# VPS Help



## Bilal Elayan (Nov 13, 2017)

Hello, everyone. Happy to be on the forum!

I've just begun trying to get into VPS hosting recently, and getting my head around it slowly, but more and more keeps popping up. I've been using shared hosting until now.

My question is I'm unsure if I'm doing things right, so general directions would reeeeallly be appreciated.

My goals:

Start hosting multiple websites on a single VPS
Setup an Email client
What I've done so far:

Using OVH for the VPS service

Setup WAMP
Setup PHPMyAdmin

Set up users with key access
Able to connect with FileZilla
What I need to do, but am unsure of:

Setting up a DNS/Nameserver

Setting up a mail server

Apologies if the post is lengthy, but this is what I'm unsure about. The reason I'm unsure is because i'm going about this without any knowledge, so i'm worried I may have security risks or what not in the future.

So my question is, in the general sense am I on the right track? And if so, any advice on setting up the DNS, nameserver and mail server? Any security risks I need to be aware of for handling it myself? And what should my next steps be if I want to host multiple websites on a single VPS node (I think it's called a node?).

And thanks a lot for any replies.


----------



## web-project (Nov 16, 2017)

Bilal Elayan said:


> So my question is, in the general sense am I on the right track?



you are on right track



Bilal Elayan said:


> Any security risks I need to be aware of for handling it myself?



You need to know how troubleshoot the issues, don't forget to install the firewall and setup secure rules.



Bilal Elayan said:


> And if so, any advice on setting up the DNS, nameserver and mail server?



Google for it, as plenty tutorials how to setup Bind and mail server.


----------



## Bilal Elayan (Nov 16, 2017)

Thank you very much for the reply. I've somewhat figured the DNS stuff now. Basically I needed a nameserver.

I'm stuck now on the mail server though. I have an email up that works on roundcube, but it isn't working on any email clients (i use Thunderbird). I ended up using ISPConfig 3 to set up the email account.


----------



## web-project (Nov 17, 2017)

Bilal Elayan said:


> Basically I needed a nameserver.


using BIND and your domain name registrar you will be able to create nameservers.


----------



## Bilal Elayan (Nov 17, 2017)

web-project said:


> using BIND and your domain name registrar you will be able to create nameservers.
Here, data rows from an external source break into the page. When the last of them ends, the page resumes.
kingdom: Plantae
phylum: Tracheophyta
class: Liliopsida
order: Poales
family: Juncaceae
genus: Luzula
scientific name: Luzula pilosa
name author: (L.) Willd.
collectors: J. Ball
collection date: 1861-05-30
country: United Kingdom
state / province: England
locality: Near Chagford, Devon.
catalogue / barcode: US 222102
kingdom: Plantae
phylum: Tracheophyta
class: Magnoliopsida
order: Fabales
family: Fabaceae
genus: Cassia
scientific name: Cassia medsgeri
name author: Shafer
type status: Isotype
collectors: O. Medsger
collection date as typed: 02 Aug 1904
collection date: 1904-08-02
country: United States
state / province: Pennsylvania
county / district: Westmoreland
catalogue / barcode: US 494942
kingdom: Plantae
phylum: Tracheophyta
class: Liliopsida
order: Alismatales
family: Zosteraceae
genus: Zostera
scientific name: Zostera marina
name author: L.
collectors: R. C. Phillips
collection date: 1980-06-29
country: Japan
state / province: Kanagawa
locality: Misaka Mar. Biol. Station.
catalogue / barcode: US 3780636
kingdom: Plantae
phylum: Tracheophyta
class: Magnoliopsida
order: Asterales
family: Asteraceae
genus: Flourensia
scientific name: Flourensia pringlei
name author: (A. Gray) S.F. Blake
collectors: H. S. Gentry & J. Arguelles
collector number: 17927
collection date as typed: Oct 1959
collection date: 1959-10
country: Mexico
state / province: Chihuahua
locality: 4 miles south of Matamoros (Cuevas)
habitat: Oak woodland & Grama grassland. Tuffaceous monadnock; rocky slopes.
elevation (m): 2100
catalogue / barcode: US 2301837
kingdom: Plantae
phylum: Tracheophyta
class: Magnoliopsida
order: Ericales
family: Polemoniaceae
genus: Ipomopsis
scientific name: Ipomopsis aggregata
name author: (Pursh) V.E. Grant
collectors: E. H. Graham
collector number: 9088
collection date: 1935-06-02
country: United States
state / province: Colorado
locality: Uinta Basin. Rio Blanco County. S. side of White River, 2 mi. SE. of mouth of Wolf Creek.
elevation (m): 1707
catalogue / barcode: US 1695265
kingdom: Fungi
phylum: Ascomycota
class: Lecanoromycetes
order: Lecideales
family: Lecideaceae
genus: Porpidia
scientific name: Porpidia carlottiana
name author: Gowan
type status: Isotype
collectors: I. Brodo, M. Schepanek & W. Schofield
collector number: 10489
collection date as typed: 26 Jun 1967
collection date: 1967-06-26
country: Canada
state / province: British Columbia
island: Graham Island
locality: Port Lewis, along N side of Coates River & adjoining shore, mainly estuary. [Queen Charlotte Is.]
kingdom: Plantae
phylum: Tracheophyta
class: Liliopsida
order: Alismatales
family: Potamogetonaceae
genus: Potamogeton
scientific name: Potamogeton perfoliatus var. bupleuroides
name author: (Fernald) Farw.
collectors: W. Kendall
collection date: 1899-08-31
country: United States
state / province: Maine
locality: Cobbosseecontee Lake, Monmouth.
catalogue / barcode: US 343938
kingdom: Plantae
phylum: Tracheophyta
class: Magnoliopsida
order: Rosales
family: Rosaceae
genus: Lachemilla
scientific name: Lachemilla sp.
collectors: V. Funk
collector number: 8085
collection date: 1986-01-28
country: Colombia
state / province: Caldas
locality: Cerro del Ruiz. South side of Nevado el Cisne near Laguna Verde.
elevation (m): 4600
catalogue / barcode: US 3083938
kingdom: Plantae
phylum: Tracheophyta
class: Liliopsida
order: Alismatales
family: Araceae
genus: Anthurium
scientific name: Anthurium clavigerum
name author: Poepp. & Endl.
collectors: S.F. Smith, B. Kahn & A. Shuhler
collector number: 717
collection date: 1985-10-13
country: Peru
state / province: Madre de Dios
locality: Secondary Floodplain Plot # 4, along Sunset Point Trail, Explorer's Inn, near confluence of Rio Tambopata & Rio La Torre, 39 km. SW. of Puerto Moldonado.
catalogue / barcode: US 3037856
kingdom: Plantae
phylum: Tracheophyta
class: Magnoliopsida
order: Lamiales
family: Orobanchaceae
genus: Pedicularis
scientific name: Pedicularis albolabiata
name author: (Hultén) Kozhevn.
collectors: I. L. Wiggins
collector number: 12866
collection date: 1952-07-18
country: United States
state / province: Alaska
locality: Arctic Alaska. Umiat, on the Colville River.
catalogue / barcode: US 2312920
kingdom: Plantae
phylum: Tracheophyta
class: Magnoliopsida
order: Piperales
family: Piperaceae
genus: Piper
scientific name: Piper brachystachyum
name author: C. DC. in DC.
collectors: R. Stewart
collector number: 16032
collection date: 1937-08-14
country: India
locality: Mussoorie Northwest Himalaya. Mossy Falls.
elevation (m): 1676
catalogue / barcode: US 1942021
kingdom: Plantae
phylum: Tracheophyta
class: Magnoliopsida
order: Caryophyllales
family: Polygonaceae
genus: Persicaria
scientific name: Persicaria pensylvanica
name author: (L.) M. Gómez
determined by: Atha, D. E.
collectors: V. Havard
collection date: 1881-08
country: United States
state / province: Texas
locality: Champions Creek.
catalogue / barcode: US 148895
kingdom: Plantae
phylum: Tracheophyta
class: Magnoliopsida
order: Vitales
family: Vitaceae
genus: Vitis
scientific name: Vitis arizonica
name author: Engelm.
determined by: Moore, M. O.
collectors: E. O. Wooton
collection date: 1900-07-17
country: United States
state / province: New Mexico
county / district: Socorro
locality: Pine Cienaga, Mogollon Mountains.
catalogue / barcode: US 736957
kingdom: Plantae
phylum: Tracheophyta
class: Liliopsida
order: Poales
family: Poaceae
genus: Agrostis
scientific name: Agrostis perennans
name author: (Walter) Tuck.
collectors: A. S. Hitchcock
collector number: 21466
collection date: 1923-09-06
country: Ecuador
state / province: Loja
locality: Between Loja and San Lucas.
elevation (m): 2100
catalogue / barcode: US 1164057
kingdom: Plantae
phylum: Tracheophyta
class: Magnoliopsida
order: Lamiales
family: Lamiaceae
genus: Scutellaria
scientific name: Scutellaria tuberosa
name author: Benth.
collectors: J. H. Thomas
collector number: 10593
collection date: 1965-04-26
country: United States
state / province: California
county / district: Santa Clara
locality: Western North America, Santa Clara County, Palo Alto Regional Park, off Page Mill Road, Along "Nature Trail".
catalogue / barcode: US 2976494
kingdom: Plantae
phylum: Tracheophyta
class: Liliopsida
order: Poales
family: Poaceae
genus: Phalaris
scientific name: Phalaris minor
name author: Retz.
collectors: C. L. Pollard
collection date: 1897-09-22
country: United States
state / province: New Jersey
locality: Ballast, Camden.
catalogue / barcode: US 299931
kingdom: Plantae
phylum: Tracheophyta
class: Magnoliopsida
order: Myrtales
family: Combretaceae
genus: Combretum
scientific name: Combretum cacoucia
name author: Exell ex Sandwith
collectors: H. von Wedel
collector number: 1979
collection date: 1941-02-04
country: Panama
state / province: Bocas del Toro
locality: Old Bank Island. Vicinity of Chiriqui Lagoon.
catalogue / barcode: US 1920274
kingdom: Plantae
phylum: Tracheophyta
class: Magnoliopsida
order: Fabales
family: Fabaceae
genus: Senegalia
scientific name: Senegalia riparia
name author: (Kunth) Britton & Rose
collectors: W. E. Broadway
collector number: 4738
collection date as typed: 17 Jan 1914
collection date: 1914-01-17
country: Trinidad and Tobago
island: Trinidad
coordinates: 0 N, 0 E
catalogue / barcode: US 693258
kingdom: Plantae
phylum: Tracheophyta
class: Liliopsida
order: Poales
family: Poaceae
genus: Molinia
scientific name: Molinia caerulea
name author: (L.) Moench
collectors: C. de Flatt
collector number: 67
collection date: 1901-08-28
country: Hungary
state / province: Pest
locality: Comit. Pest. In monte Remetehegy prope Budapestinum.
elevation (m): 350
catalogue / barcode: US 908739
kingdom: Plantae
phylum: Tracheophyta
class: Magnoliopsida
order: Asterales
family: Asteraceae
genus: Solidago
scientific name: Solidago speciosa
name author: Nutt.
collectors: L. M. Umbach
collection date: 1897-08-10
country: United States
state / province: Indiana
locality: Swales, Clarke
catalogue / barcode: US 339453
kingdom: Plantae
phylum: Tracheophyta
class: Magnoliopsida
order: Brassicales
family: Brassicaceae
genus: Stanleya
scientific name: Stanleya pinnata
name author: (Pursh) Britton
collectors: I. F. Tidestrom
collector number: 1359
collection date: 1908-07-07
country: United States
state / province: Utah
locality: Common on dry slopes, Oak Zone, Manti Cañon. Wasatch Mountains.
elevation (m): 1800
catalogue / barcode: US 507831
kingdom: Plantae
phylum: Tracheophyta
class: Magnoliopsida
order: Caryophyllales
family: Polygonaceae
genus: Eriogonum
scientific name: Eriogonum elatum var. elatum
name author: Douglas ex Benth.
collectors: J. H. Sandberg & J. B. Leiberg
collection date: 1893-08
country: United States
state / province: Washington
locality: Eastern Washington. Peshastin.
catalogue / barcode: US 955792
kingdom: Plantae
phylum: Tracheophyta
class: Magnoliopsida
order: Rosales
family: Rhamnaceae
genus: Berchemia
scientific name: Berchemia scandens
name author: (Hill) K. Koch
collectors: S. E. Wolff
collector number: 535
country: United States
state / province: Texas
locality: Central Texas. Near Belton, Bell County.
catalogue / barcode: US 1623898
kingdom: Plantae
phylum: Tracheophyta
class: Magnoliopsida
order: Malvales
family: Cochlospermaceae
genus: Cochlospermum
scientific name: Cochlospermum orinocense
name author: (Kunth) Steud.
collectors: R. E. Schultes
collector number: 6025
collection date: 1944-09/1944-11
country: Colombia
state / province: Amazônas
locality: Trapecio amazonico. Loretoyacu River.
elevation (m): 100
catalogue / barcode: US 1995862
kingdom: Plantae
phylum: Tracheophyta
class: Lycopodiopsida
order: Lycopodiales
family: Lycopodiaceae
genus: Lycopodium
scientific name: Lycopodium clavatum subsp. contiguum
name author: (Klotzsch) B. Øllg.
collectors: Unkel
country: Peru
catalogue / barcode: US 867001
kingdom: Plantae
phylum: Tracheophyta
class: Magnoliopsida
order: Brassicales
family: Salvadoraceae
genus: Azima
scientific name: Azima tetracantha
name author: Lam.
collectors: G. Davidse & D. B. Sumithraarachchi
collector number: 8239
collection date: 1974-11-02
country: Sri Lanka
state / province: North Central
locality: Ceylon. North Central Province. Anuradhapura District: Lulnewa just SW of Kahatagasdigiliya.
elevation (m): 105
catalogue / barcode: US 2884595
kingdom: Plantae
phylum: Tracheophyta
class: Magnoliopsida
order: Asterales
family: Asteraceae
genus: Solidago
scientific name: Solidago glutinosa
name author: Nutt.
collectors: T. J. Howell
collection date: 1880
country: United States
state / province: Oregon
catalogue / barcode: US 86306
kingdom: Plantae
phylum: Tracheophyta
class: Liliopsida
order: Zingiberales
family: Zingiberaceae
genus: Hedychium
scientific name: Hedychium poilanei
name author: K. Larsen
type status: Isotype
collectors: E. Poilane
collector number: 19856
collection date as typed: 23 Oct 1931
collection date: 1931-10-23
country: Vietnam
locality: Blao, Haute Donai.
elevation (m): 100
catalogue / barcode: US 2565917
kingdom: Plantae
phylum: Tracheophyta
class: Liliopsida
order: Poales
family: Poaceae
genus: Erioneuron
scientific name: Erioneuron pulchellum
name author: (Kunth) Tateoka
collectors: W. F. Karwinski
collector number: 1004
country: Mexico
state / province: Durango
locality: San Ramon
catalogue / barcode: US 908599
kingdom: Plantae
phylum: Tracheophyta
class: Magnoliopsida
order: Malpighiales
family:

Sorry I'm a bit of a beginner, but wait... I can just make up any nameserver names I want when configuring bind then use them at Namecheap (where I buy domains from)? That's crazy cool if that's the case.

I can't seem to figure out what IMAP and SMTP servers/ports I should be using with Thunderbird when setting up emails using ISPConfig 3 either. I'm thinking of doing a complete reinstall and following this tutorial soon:
https://www.howtoforge.com/tutorial/perfect-server-ubuntu-with-nginx-and-ispconfig-3/


----------



## web-project (Nov 17, 2017)

you can create a private nameservers, see tutorial:
http://docs.ispconfig.org/dns-basics/
https://www.namecheap.com/support/k...-set-up-private-nameservers-reseller-packages


----------



## Bilal Elayan (Nov 19, 2017)

web-project said:


> you can create a private nameservers, see tutorial:
> http://docs.ispconfig.org/dns-basics/
> https://www.namecheap.com/support/k...-set-up-private-nameservers-reseller-packages



Thank you very much for those links, they helped a lot. And I got it set up now!
I followed the instructions, then waited 2 days and it was working fine. Thanks a lot!


----------



## web-project (Nov 20, 2017)

Great to hear that your solution is working without issues!


----------



## Bilal Elayan (Nov 27, 2017)

Sorry to get back again, but I am struggling now with DKIM records on ISPConfig 3.
I'm able to create private and public keys, but ISPConfig 3 isn't allowing me to add them as a record. The text boxes are greyed out, can't write anything:


----------



## web-project (Nov 27, 2017)

you do have a few options:
https://www.faqforge.com/linux/how-to-enable-dkim-email-signatures-in-amavisd-new-and-ispconfig-3/
https://www.howtoforge.com/community/threads/domain-key-and-dkim-in-ispconfig-without-amavis.66631/


----------